** BEGIN **

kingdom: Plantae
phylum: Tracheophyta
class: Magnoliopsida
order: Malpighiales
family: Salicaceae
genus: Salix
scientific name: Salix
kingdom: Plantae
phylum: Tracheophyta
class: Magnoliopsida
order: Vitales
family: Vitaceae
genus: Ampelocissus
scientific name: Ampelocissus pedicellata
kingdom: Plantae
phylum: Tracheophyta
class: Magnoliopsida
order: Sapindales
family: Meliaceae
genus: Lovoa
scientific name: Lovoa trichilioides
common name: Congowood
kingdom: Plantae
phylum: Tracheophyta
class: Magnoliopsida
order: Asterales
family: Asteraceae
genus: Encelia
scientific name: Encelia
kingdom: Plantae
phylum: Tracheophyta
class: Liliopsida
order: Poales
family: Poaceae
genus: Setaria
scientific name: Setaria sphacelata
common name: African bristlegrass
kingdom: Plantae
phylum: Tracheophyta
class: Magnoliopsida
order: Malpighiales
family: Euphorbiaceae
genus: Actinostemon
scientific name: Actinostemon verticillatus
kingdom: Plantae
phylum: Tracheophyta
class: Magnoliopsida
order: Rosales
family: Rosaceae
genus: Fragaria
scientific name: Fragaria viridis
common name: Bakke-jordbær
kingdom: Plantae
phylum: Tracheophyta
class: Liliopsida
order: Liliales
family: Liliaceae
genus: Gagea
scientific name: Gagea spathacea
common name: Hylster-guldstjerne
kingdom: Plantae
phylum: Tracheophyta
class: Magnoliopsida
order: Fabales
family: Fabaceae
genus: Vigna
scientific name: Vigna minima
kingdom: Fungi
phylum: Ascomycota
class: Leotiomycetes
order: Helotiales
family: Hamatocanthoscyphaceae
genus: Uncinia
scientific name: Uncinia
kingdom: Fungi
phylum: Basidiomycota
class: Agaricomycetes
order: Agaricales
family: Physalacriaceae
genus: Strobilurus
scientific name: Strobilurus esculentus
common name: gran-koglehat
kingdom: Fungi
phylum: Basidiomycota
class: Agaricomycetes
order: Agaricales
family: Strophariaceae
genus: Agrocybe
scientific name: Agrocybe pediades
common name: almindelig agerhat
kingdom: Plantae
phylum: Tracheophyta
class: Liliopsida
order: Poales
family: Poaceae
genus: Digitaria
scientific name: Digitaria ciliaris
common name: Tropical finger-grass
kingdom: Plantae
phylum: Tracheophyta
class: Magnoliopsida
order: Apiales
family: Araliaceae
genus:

** END **

Retype the lines of the records unchanged, from the line containing "order: Helotiales" through the end of the records, with both ends included.

order: Helotiales
family: Hamatocanthoscyphaceae
genus: Uncinia
scientific name: Uncinia
kingdom: Fungi
phylum: Basidiomycota
class: Agaricomycetes
order: Agaricales
family: Physalacriaceae
genus: Strobilurus
scientific name: Strobilurus esculentus
common name: gran-koglehat
kingdom: Fungi
phylum: Basidiomycota
class: Agaricomycetes
order: Agaricales
family: Strophariaceae
genus: Agrocybe
scientific name: Agrocybe pediades
common name: almindelig agerhat
kingdom: Plantae
phylum: Tracheophyta
class: Liliopsida
order: Poales
family: Poaceae
genus: Digitaria
scientific name: Digitaria ciliaris
common name: Tropical finger-grass
kingdom: Plantae
phylum: Tracheophyta
class: Magnoliopsida
order: Apiales
family: Araliaceae
genus:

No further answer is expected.